Katie was excited. Today was an important day – she was going to her friend Elijah’s house to celebrate Hanukkah with him and his family.

Lots of Elijah’s family were visiting for Hanukkah. When everyone had arrived, they all gathered around a candle holder.

‘That’s the menorah,’ explained Elijah. ‘We use the tallest candle in the middle to light the others.’

Elijah’s mum told Katie all about the Hanukkah miracle. A long time ago, in ancient times, the people who were in charge said that Jewish people weren’t allowed to pray to their God or read their holy book. They even destroyed the Jewish people’s temples.

A brave Jewish family stood up for what they believed in – and they won. They wanted to light their menorah, which used oil instead of candles, but they only had enough oil to keep the menorah burning for one day.

Then a miracle happened: the little bit of oil they had kept the menorah burning for eight whole days.

‘That’s why we light our menorah and eat lots of food cooked with oil at Hanukkah,’ Elijah said. Katie looked at all of the food on the table – there were tasty looking doughnuts and crisp potato cakes called latkes.

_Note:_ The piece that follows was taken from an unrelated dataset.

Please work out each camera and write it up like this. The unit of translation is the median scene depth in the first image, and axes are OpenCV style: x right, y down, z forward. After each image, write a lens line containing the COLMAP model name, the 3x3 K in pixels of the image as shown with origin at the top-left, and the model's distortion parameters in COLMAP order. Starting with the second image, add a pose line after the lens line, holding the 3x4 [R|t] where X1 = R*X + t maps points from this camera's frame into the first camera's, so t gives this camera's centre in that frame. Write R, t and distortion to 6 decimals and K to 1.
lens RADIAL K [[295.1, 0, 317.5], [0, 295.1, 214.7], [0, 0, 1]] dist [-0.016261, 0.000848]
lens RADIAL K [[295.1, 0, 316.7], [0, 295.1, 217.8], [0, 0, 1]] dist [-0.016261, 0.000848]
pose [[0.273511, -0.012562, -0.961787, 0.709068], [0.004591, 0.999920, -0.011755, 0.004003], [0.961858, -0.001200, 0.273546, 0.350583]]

‘Why are there chocolate coins?’ asked Katie.

‘Find a spot to sit,’ said Elijah’s auntie, ‘and we’ll play the dreidel* game.’ She shared the chocolate coins out, and everyone took it in turns to spin a wooden spinning top called a dreidel.

The Hebrew letters on the dreidel told people whether they’d won or lost some of their chocolate coins. Katie didn’t win the game, but the winner was kind and shared their coins with everyone.

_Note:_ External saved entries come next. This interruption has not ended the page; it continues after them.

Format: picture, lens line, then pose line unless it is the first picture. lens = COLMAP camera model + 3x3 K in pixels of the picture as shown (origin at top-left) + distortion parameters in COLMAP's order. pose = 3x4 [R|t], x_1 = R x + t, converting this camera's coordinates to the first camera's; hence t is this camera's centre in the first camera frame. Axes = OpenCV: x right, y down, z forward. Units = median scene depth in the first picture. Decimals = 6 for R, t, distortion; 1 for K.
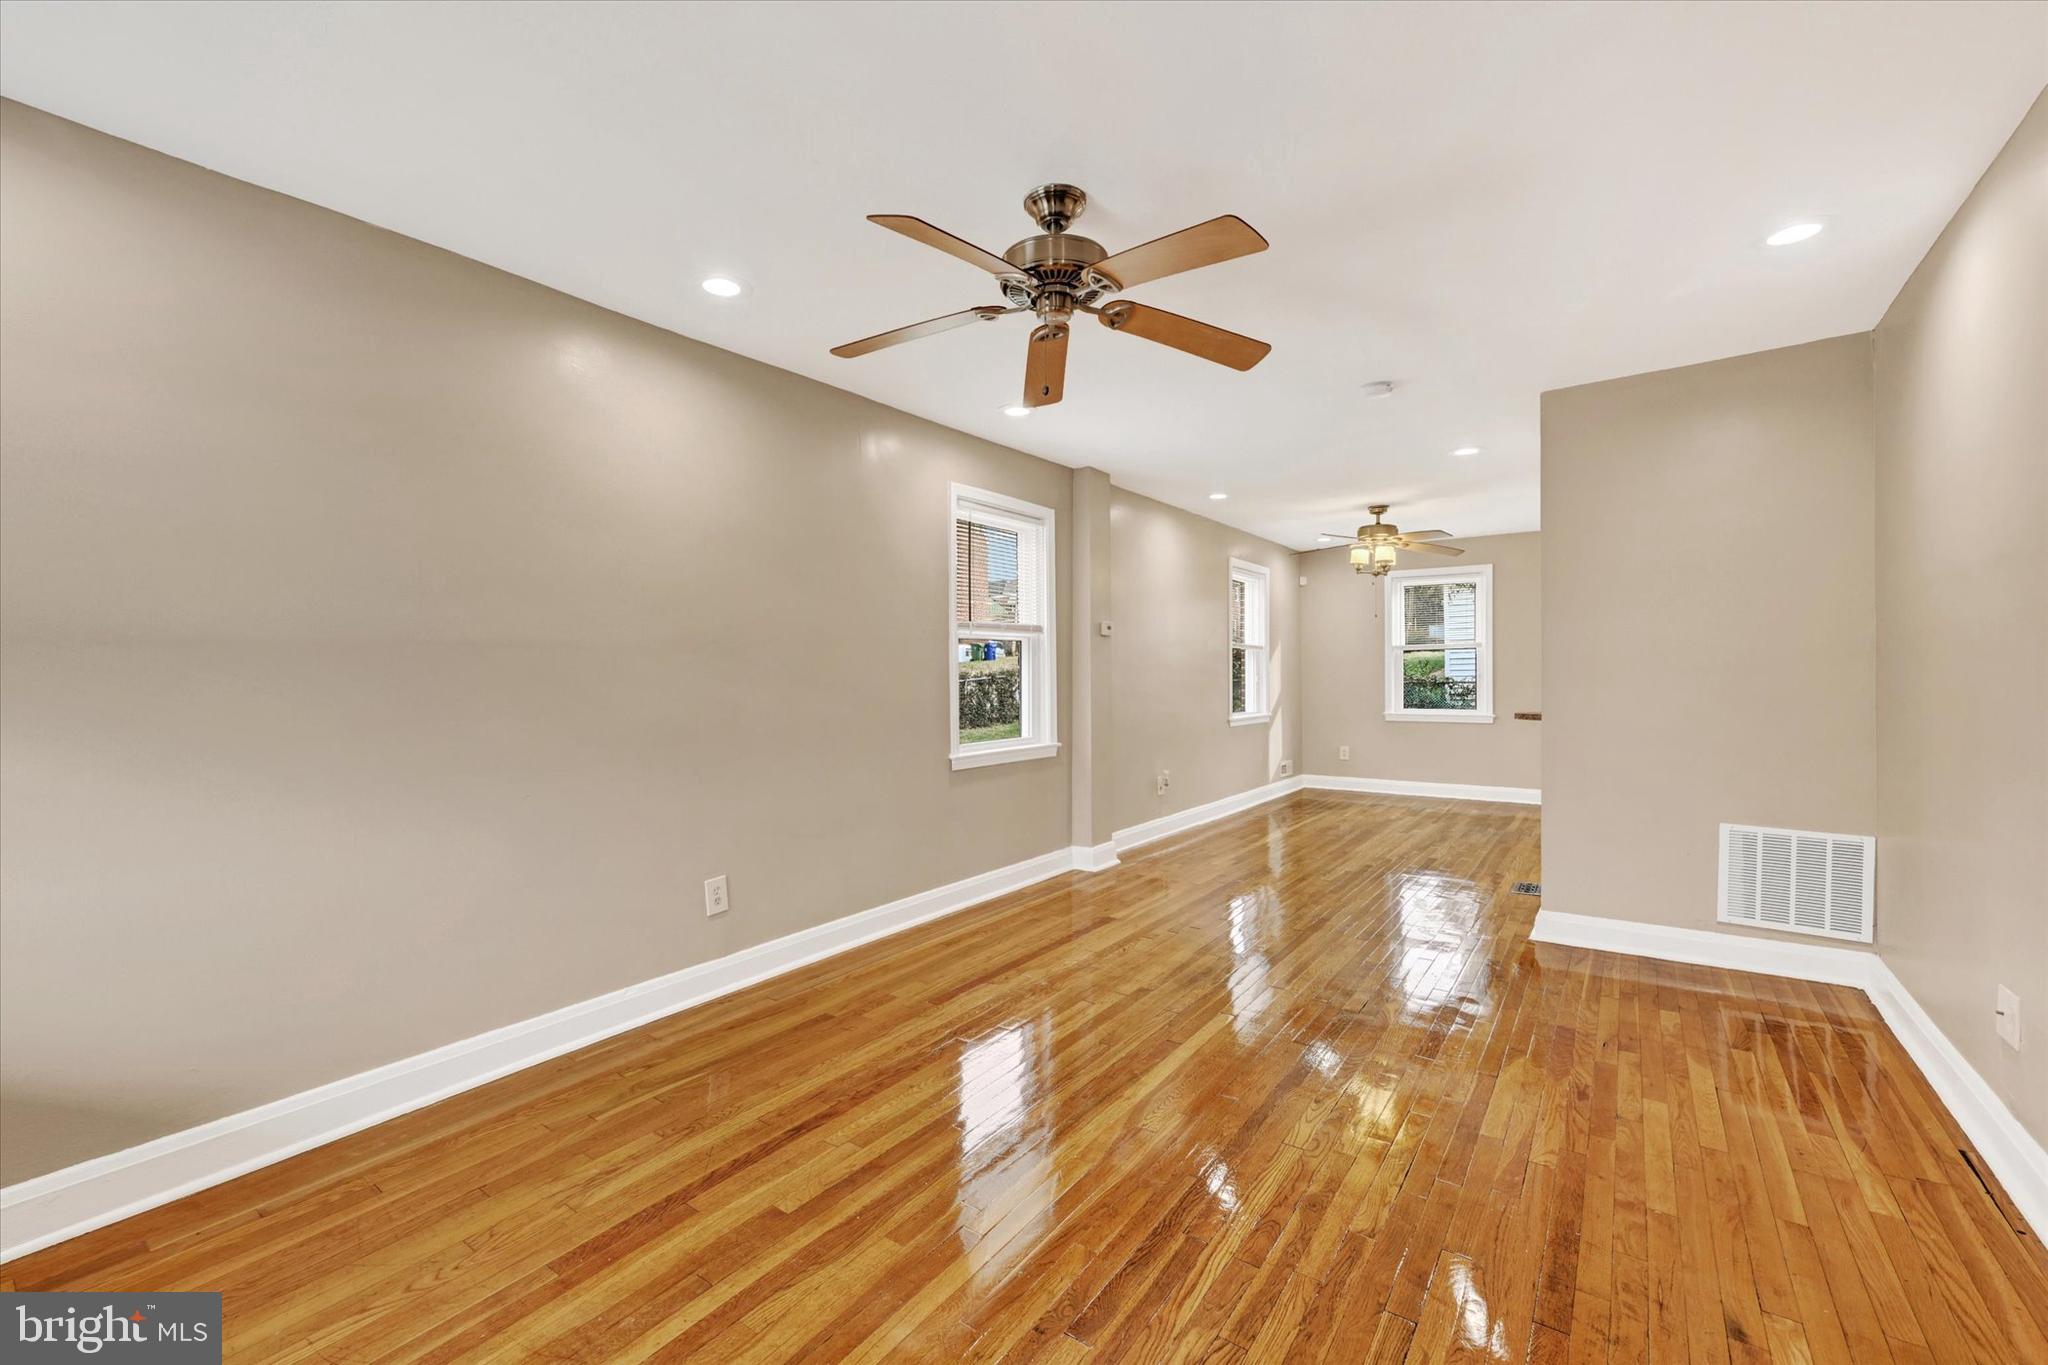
lens RADIAL K [[831.7, 0, 1025.3], [0, 831.7, 672.3], [0, 0, 1]] dist [-0.002684, -0.000044]
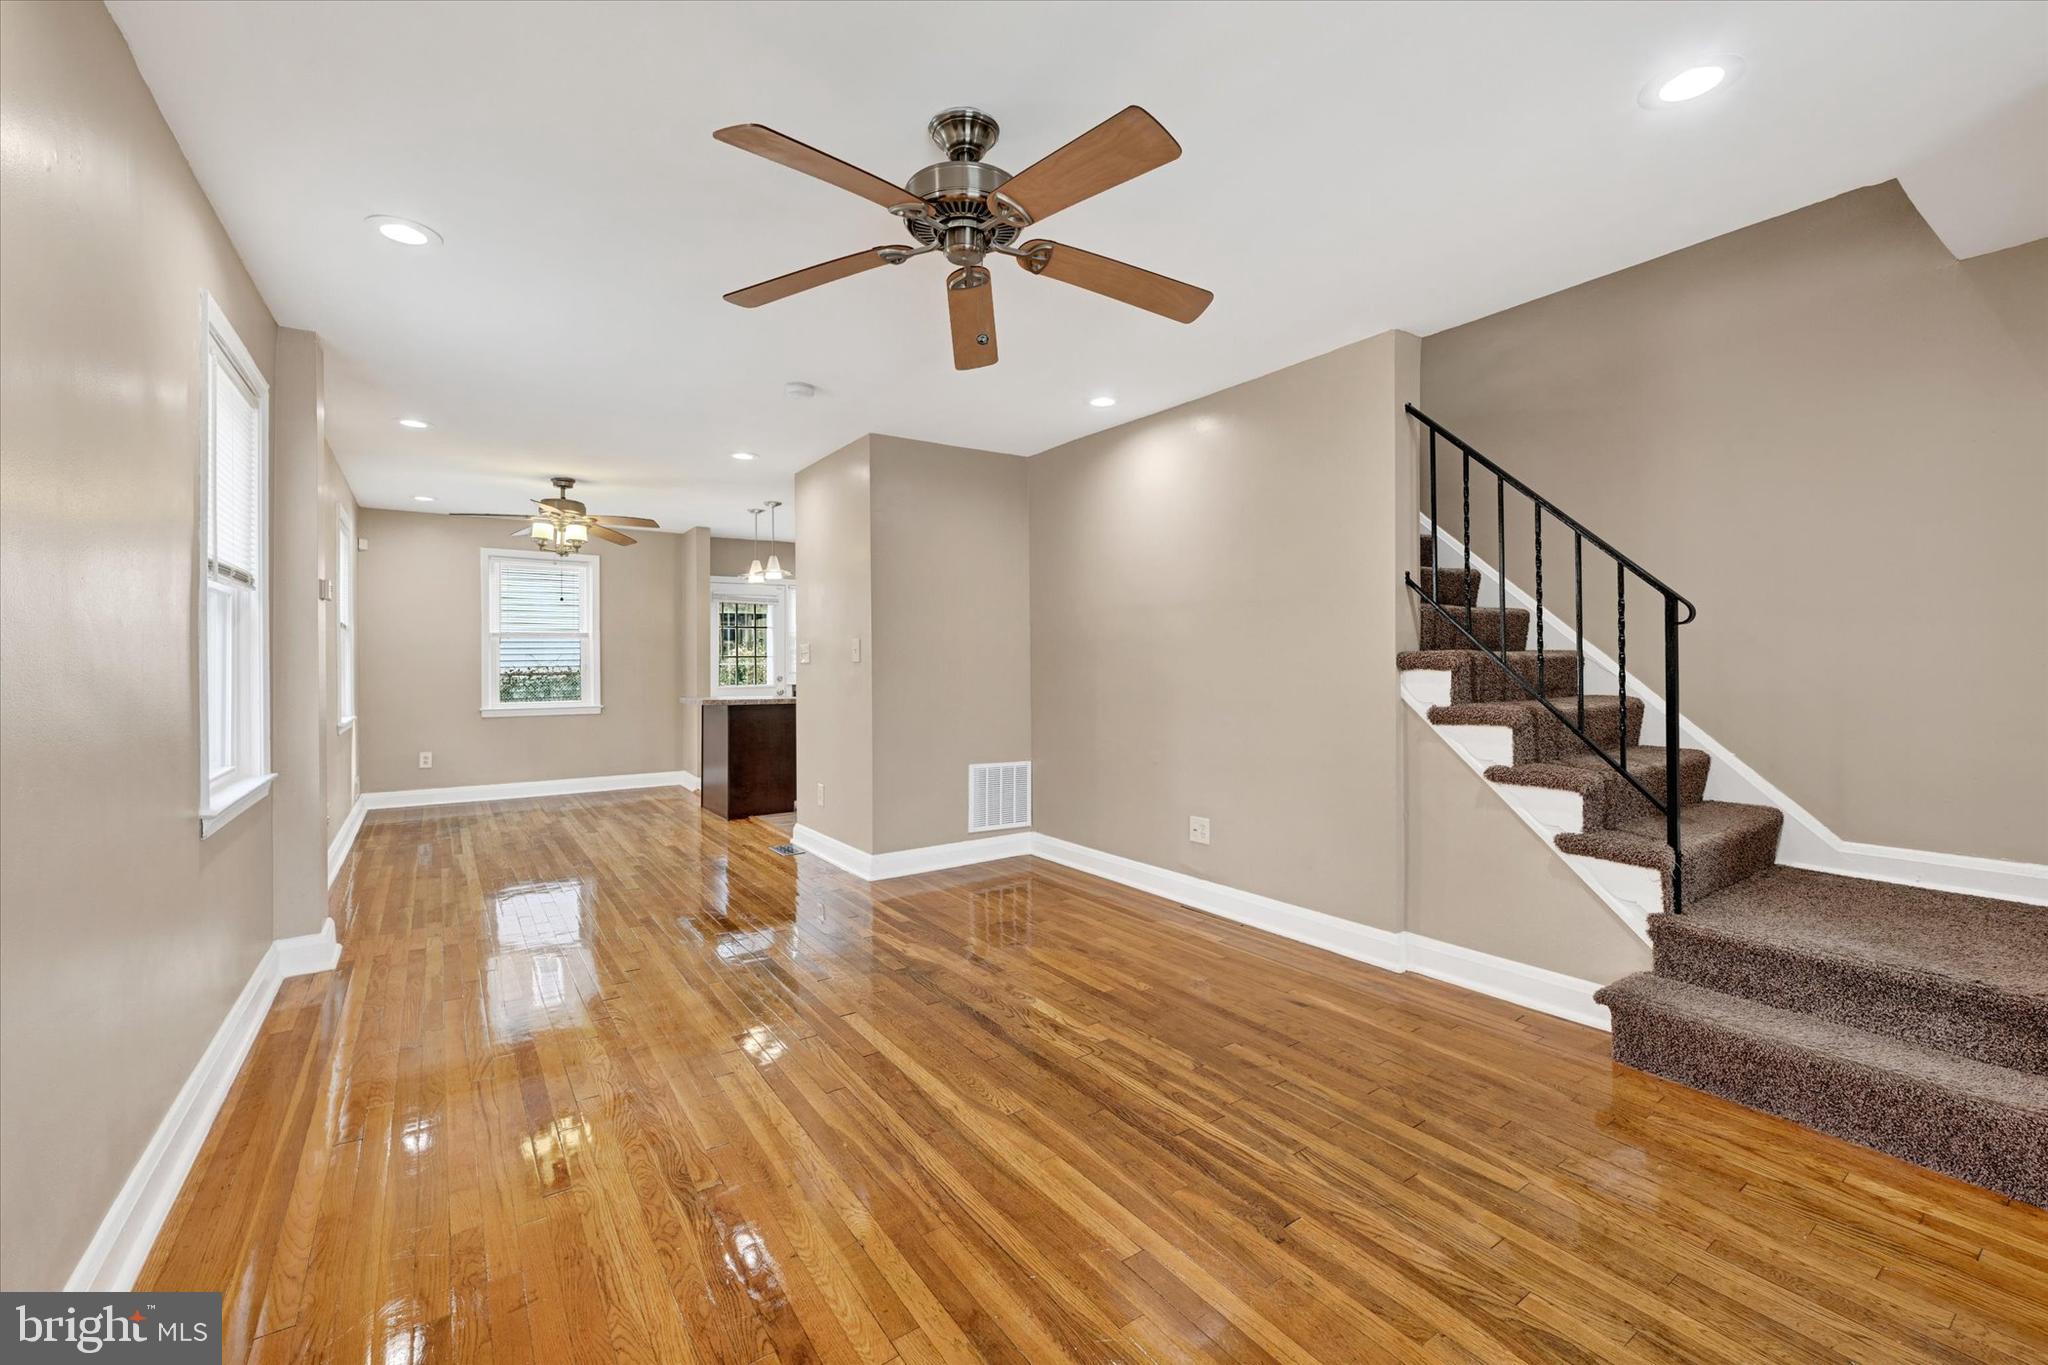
lens RADIAL K [[835.7, 0, 1021.6], [0, 835.7, 657.4], [0, 0, 1]] dist [0.000035, -0.008020]
pose [[0.333965, 0.012148, 0.942507, -0.519854], [-0.002788, 0.999925, -0.011900, 0.010165], [-0.942581, 0.001346, 0.333974, 0.424941]]
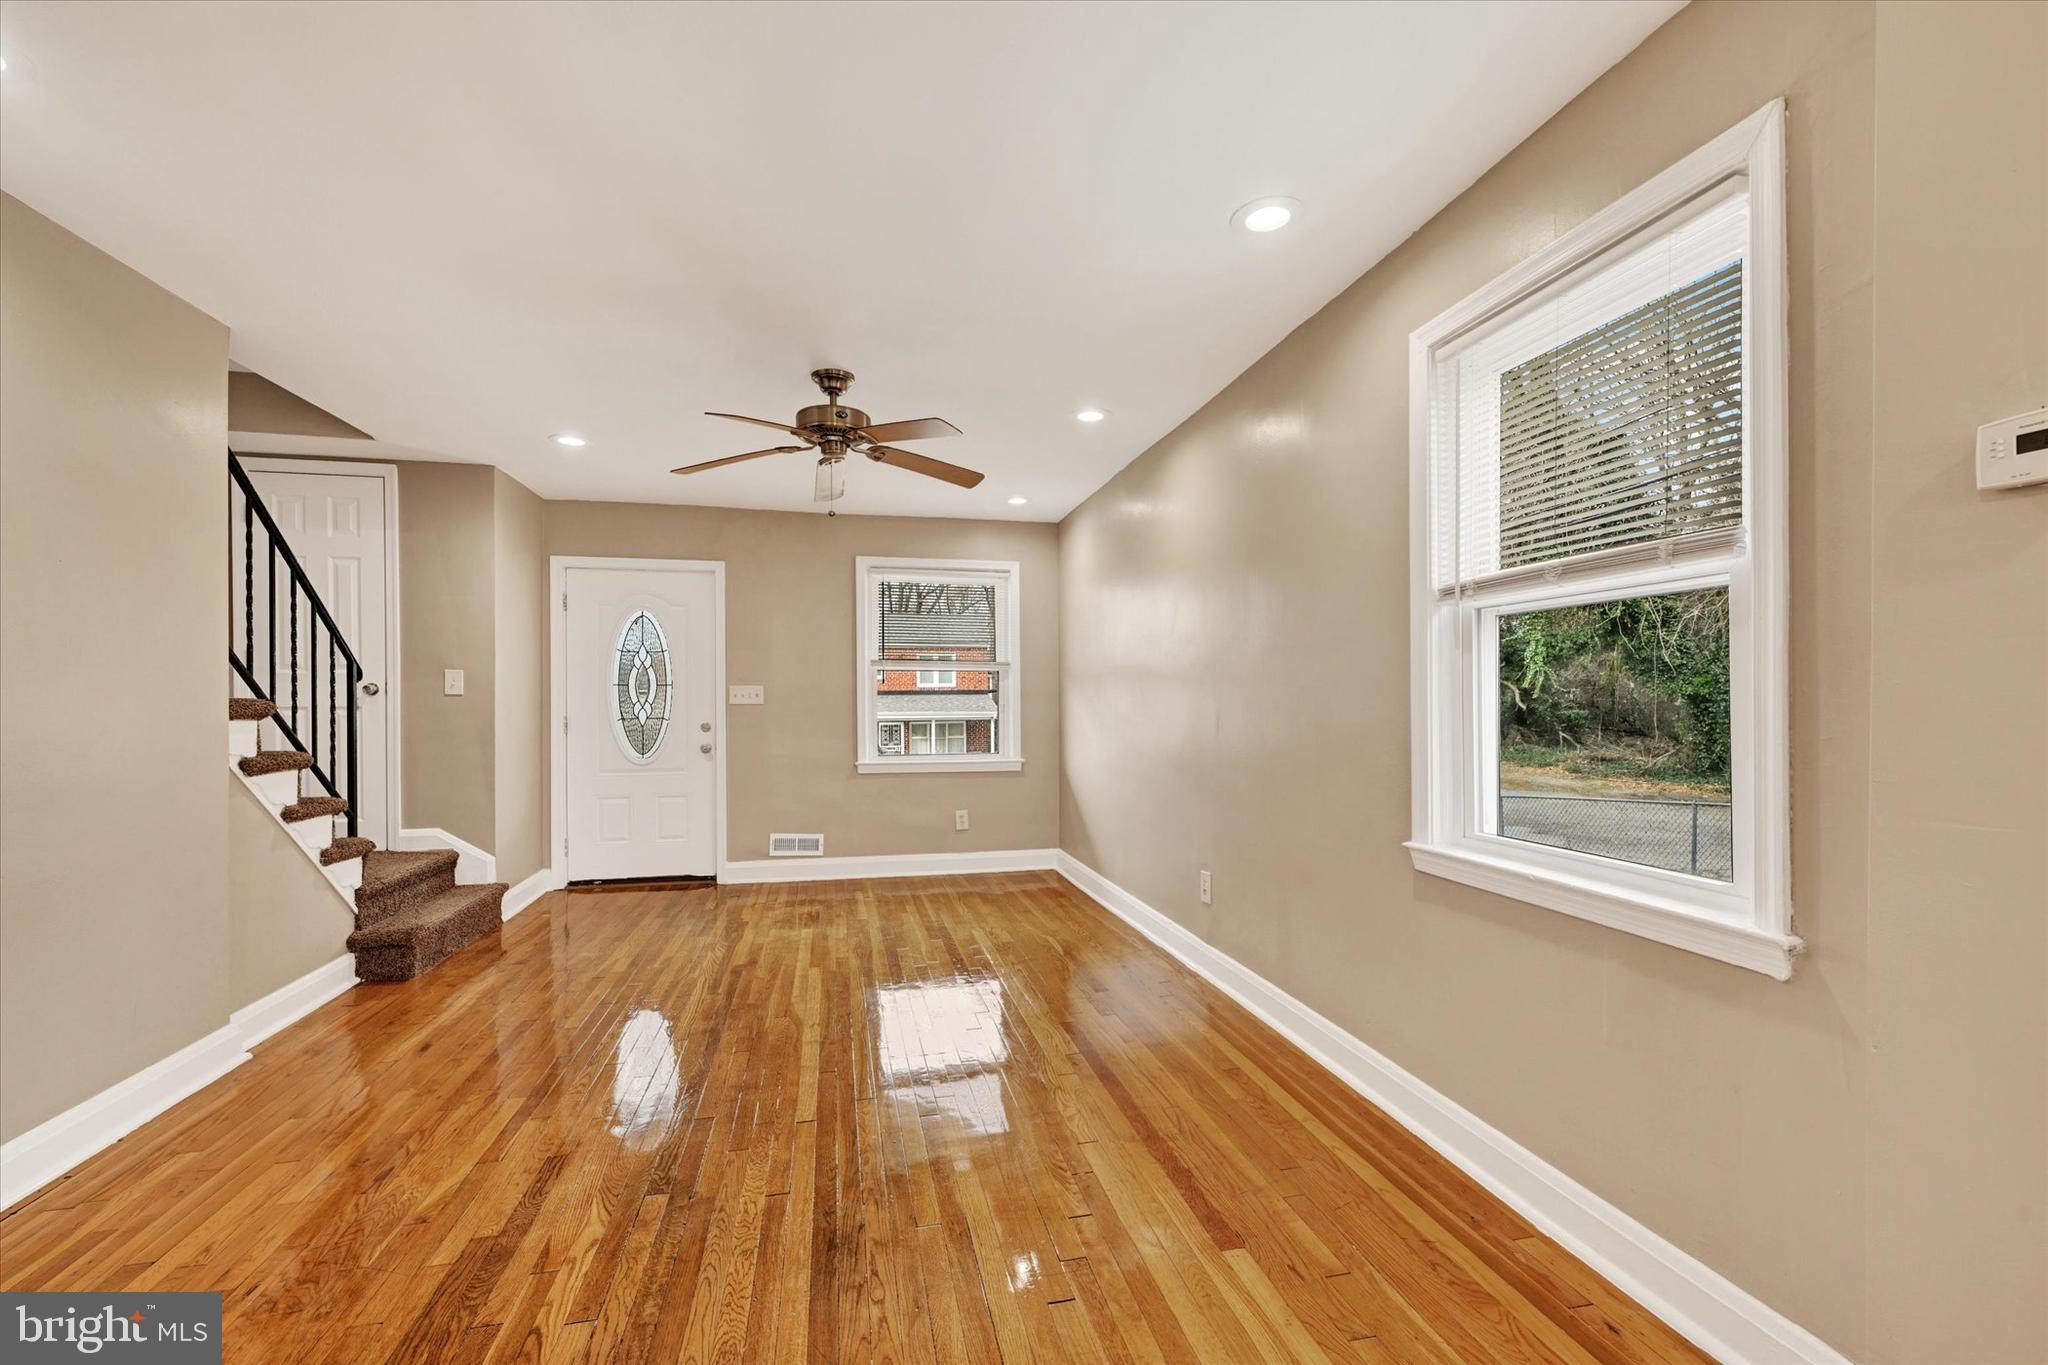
lens RADIAL K [[854.3, 0, 1026.2], [0, 854.3, 707.2], [0, 0, 1]] dist [0.002431, 0.000298]
pose [[-0.662122, 0.019622, -0.749139, 0.621316], [0.015760, 0.999801, 0.012258, 0.002288], [0.749230, -0.003691, -0.662299, 1.484158]]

I’m so glad you could come and celebrate Hanukkah with me,’ said Elijah. ‘Hanukkah Sameach**!’


*Dreidel is pronounced drey-del. 

**Hanukkah Sameach means ‘happy Hanukkah’ in Hebrew. Sameach is pronounced su-mey-ah.

By Annabel Rose


This activity was about respecting others and being a team player, by learning more about the people and cultures of the world, and respecting that people believe in and celebrate different things.

Happy Hanukkah

  • What does Katie learn about Hanukkah in the story?
  • Does anyone in the group celebrate Hanukkah? How do they celebrate?
  • What is the miracle celebrated in Hanukkah, and what does it have to do with celebrating Hanukkah for eight nights?

Menorah relay

  • Can you think of any other special times when people might light candles?


All activities must be safely managed. You must complete a thorough risk assessment and take appropriate steps to reduce risk. Use the safety checklist to help you plan and risk assess your activity. Always get approval for the activity, and have suitable supervision and an InTouch process.

Active games

The game area should be free of hazards. Explain the rules of the game clearly and have a clear way to communicate that the game must stop when needed. Take a look at our guidance on running active games safely.

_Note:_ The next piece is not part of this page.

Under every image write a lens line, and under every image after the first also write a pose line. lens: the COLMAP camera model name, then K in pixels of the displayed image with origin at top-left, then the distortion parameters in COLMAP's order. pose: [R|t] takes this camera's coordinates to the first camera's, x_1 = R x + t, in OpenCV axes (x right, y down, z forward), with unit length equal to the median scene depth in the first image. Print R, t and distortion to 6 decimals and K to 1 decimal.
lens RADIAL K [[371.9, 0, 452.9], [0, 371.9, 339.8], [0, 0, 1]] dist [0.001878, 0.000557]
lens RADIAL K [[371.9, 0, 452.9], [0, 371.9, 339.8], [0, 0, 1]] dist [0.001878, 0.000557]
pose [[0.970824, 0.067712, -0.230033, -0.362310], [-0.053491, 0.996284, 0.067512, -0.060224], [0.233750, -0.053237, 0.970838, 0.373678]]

  • To make this activity harder, you could get teams to make their modelling clay into the shape of a real menorah, with nine branches or arms. Everyone could make their own menorah to take home using air-drying clay.
  • If a relay race isn’t accessible for everyone, the candles could be hidden around the meeting space instead. Everyone could work together in teams, or as a whole group, to find the right number of candles.

All Scout activities should be inclusive and accessible.

If you enjoyed this activity, you could make and decorate your own donuts to celebrate Hanukkah.

If you’ve any Jewish members in your group, you could offer them the opportunity to share their experiences, but only if they want to and are comfortable to do so. You may want to ask or chat to them before the session, so they don’t feel put on the spot or singled out.